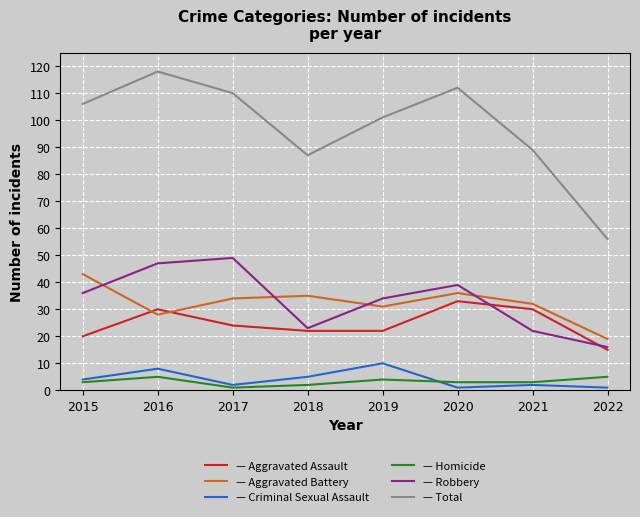

What is the total value across all series at 2015?

212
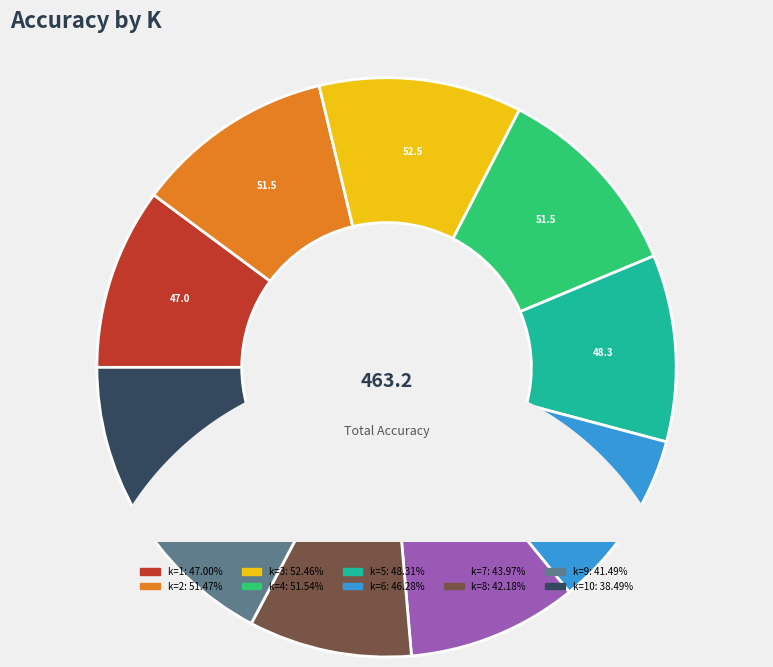

Is there a majority slice in this chart?

No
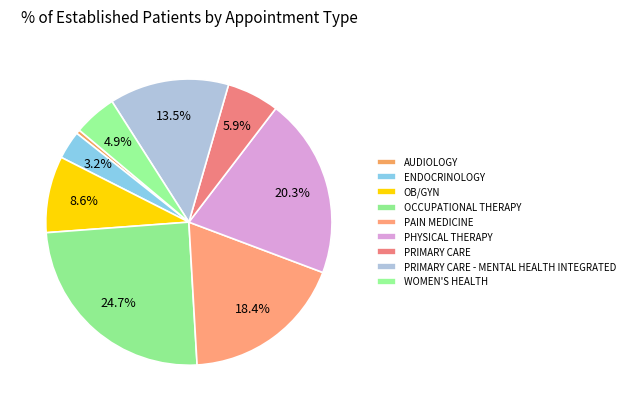

Is it true that PRIMARY CARE is 6% of the pie?

True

........

*Tujuan Latihan*. Tuliskan kembali seluruh baris di atas tanpa mengubah satu kata pun. Jangan sertakan gambarnya dalam jawaban Anda.

*Ruang Jawaban*.
What is the total value across all series at 2015?

212

Is there a majority slice in this chart?

No

Is it true that PRIMARY CARE is 6% of the pie?

True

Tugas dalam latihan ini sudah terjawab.